The Dartmouth Atlas of Neonatal Intensive Care
Understanding the magnitude of under- and overuse of NICU care across regions and hospitals
Healthcare Challenge
Neonatal intensive care has successfully reduced newborn mortality and morbidity, but the quality, outcomes, and efficiency of care are incompletely documented and poorly understood. Depending simply on where they are born, newborns today face real, but invisible differences in their outcomes while payers (e.g. state Medicaid programs, insurance plans, and parents) face wide variations in costs. As a greater proportion of neonatal intensive care is provided to low-risk newborns, there is a pressing need to understand the magnitude of under- and overuse in care across regions and hospitals.
How we’re meeting it
The Dartmouth Atlas of Neonatal Intensive Care offers the first comprehensive examination of U.S. neonatal care across large populations of newborns, using data from the National Center for Health Statistics of the Centers for Disease Control (CDC), Texas Medicaid, and Anthem Blue Cross Blue Shield commercial and Medicaid plans. The findings from this work provide a unique assessment of the successes and shortcomings in medical care we are providing to our offspring.
Led by researchers at The Dartmouth Institute, the report raises questions about how medical care is provided to our nation’s newborns, particularly to those born premature or with other health problems.
"Regardless of the infant population we studied, newborn and NICU care varied markedly across regions and hospitals. Little of the variation was explained by differences in newborn health needs. The care that similar newborns receive is strikingly different in one hospital compared to another," said principal author David C. Goodman, MD, MS.

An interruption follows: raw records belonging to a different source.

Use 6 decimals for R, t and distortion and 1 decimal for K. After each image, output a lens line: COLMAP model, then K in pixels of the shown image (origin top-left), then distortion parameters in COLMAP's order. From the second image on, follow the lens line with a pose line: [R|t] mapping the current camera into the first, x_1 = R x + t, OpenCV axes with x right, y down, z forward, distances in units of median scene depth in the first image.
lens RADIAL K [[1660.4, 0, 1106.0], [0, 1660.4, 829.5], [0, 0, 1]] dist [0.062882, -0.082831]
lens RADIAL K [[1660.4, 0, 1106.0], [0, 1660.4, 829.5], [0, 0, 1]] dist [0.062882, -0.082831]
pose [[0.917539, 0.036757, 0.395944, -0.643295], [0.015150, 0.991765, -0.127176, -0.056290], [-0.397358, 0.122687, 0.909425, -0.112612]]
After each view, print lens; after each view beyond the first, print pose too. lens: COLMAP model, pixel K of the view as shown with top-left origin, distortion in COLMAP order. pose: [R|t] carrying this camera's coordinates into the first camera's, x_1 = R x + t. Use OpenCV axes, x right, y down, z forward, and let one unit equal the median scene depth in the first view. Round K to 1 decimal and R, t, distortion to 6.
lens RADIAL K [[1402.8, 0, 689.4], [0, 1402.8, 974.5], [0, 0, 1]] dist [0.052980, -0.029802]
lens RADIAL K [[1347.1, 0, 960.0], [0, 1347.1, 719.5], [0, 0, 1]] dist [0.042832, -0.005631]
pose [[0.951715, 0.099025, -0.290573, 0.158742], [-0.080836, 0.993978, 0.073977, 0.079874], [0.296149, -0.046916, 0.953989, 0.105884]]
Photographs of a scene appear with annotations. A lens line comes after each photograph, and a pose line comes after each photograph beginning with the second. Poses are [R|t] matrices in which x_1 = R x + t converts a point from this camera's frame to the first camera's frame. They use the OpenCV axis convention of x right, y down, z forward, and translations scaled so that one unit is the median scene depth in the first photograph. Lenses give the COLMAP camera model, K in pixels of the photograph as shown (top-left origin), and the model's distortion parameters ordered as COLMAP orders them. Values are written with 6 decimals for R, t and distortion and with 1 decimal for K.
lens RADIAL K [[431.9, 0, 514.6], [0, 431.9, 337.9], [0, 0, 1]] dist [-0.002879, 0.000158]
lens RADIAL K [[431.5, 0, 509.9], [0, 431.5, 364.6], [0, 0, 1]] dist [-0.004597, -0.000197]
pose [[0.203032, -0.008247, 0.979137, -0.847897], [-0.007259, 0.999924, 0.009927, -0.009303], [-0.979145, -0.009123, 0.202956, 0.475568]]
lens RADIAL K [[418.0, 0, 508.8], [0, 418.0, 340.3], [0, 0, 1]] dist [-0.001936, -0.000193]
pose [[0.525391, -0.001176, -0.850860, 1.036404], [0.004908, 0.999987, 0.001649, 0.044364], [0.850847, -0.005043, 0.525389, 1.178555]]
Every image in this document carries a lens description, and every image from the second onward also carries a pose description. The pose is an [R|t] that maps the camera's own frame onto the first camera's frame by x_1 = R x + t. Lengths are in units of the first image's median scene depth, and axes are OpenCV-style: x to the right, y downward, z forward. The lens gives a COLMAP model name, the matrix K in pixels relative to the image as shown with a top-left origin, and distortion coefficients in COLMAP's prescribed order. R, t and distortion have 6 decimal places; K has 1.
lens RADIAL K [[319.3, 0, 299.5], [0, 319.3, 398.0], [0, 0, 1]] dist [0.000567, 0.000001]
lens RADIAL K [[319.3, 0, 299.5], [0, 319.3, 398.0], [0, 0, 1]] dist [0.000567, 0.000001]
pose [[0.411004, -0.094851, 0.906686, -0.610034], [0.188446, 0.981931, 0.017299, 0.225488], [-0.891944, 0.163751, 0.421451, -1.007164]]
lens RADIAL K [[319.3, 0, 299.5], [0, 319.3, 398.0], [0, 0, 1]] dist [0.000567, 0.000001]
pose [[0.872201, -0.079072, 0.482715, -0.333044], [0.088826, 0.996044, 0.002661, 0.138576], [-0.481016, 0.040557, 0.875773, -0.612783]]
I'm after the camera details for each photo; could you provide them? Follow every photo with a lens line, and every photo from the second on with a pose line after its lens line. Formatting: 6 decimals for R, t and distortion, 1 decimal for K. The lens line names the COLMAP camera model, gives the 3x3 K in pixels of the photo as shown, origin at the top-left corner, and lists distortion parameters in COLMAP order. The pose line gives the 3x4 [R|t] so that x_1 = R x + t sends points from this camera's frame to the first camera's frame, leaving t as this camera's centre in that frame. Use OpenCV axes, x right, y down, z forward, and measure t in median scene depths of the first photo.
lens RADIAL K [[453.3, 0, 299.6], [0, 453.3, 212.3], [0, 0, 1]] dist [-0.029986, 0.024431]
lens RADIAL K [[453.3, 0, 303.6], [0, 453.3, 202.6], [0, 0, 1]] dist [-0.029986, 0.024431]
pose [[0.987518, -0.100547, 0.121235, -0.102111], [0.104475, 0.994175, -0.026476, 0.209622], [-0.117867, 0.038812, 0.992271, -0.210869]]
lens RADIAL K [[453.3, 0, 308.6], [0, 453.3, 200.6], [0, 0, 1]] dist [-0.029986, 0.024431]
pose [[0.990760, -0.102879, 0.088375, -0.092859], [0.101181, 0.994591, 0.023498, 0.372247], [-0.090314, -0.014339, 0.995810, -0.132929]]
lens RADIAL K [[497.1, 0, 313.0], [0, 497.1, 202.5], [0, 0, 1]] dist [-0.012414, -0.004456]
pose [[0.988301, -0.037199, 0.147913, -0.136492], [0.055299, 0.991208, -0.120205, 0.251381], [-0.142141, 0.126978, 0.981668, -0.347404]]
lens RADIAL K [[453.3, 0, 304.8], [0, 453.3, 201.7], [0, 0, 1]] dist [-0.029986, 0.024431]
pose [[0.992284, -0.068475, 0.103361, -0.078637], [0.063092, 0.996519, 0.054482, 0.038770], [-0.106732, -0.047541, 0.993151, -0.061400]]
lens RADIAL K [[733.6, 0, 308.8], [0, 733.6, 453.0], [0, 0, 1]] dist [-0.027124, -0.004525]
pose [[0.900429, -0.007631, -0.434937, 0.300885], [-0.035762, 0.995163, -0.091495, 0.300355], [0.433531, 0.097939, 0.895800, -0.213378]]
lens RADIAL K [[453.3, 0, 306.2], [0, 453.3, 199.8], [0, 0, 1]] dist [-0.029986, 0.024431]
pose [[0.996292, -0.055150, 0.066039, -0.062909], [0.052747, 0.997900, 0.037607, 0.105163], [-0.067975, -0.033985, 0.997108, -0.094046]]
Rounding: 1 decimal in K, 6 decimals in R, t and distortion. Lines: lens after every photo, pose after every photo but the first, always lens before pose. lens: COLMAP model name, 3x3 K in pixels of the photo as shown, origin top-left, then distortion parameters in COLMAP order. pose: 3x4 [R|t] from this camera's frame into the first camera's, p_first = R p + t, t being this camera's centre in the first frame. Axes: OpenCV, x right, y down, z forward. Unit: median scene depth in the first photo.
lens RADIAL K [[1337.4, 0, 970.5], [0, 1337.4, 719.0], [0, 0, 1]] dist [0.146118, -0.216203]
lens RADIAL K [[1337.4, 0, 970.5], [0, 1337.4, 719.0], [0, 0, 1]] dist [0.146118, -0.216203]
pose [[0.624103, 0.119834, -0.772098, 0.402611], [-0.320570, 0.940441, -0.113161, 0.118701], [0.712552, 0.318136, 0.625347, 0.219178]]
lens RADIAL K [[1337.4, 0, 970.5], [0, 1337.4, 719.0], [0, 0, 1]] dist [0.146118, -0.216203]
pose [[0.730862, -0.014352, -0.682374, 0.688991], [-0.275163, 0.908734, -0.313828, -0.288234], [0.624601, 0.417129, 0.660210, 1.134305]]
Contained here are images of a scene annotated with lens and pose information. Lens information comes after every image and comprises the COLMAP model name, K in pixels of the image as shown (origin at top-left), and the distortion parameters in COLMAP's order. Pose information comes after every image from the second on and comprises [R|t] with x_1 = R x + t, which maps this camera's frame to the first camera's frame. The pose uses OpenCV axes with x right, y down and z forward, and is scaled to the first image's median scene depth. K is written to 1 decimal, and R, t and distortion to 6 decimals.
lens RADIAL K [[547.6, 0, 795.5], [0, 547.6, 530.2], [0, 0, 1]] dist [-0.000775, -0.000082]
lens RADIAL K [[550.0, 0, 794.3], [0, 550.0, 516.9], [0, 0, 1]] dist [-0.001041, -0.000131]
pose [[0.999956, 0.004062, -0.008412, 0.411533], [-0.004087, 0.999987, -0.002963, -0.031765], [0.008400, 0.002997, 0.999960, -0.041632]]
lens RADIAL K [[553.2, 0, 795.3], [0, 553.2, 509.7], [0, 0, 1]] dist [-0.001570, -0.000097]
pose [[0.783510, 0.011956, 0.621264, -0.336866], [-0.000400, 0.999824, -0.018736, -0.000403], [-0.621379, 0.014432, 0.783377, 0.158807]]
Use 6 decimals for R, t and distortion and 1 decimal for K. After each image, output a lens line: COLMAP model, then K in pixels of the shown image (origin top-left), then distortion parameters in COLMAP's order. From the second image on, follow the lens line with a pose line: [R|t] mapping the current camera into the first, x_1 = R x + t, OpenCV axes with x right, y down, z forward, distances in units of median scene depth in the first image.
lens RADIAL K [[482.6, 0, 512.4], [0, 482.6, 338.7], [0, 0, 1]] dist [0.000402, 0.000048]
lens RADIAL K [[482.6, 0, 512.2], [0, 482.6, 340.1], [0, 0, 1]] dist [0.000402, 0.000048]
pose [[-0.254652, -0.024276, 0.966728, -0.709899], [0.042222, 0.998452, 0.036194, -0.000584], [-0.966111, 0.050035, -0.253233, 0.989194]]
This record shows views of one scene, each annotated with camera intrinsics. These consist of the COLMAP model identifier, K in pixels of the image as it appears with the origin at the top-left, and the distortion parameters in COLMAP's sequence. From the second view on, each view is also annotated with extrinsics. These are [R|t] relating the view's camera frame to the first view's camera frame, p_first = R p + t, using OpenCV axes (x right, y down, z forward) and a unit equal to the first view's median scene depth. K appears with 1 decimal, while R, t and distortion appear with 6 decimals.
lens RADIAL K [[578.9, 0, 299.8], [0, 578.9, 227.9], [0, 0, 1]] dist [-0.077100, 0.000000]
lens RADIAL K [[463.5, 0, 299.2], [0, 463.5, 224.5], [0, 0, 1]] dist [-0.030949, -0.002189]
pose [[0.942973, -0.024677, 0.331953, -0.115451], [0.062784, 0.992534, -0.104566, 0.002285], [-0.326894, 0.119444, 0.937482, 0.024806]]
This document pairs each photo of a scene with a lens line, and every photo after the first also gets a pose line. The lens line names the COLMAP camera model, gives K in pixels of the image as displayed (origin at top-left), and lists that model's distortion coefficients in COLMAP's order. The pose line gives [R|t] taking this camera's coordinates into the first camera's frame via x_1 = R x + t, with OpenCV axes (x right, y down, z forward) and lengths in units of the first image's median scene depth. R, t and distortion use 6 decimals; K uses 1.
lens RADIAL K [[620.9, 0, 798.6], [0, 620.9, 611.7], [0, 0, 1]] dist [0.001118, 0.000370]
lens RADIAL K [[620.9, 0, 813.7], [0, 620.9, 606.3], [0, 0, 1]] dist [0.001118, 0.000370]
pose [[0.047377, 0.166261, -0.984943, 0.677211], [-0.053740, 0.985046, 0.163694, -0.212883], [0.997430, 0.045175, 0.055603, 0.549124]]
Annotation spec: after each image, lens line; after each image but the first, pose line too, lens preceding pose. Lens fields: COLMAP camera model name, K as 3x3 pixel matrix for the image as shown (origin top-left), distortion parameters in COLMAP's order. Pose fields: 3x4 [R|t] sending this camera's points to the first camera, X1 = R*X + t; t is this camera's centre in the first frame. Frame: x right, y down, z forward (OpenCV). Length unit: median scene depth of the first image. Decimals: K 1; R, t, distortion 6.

The report finds that the supply of neonatal intensive care beds grew 65 percent from 1995-2013. The supply of neonatologists grew even faster, increasing 75 percent from 1996- 2013. At the same time, the number of newborns has remained relatively stable. This has led to increasing numbers of lower risk newborns being admitted to NICUs.
The study also finds that the growth in NICU care has not occurred where it is most needed. Regions of the country with a high proportion of premature newborns, or other factors related to newborn illness, such as maternal education level or the rate of cesarean sections, are not the regions with higher supply of NICU beds or neonatologists.
Thirty years ago, the most common newborn admitted to a NICU was of low birth weight. In 2017, normal birthweight babies accounted for 48 percent of NICU admissions.
The report raises questions about the nation’s spending on perinatal care, among them:
- Is the NICU boom being driven by medical need or by competition among hospitals for newborns and the high margins they earn when some of those newborns are admitted to NICUs?
- Are mildly ill newborns receiving care they need and their families want, or is care induced by the increasing availability of NICU beds?
- Higher use of NICU care does not change the nation’s fundamental problem of poor newborn outcomes at the time of birth. Have we over invested in NICUs and under invested in women’s reproductive health services?